The Taliban vs. Andre the Giant

Abdur was in the midst of one of his fierce and passionate rants, “Ian, you are from New Zealand. We like New Zealand, it is a good part of Europe. We like Germans too.  We hate American and British people. America is the devil. And we love Hitler.”

So there I sat one fine evening, cross-legged in a small grassy field, in a circle with five members of the Taliban and absolutely ecstatic that I had chosen to introduce myself as Ian from New Zealand.
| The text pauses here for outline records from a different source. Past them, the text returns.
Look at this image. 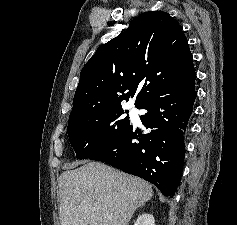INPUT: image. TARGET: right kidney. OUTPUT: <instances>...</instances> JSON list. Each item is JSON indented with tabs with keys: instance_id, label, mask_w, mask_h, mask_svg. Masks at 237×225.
Masks as SVG:
<instances>
[{
	"instance_id": "obj_1",
	"label": "right kidney",
	"mask_w": 237,
	"mask_h": 225,
	"mask_svg": "<svg viewBox=\"0 0 237 225\" xmlns=\"http://www.w3.org/2000/svg\"><path fill=\"white\" fill-rule=\"evenodd\" d=\"M134 225H155V220L151 214H142L138 217Z\"/></svg>"
}]
</instances>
The evening had begun innocently enough when I left my hotel in search of some food in the northern Pakistani town of Chitral.  It was a cool evening in this mountainous border region and I had barely eaten during the impossibly long two day journey to reach this town.  As I passed one small restaurant, a very pleasant young man, speaking a non-coherent Chitrali-English mix, came running outside, trying to energetically persuade me to enter. Without even waiting for my decision, he quickly escorted me to an empty chair at an otherwise crowded wooden table.

My new eating companions, a group of middle-aged men, barely even looked up from their meals, offering me only a slight nod of acknowledgement   As I watched their long, dark beards collect more food crumbs with each bite, I realized that their supreme focus at this very moment was on devouring their massive plate of meat in world record time.

On the opposite side of the restaurant sat a dozen elderly and chiefly-looking men, sitting on a long raised, wooden platform along with an endless collection of plates full of kebabs, rice, breads and curries.  I caught the eyes of one of these men and before long they were all staring over at me, waving vigorously with their mouths full of food.

As uncommon of a sight as I may have been in this area, I apparently still could not keep their interest for very long, as these men soon returned their attention to the television screen hanging in the corner of the room.  Noticing that every single person in the restaurant was watching the television to some degree, I stretched my neck around the wall next to me to see what was the program of choice in this remote region of the world.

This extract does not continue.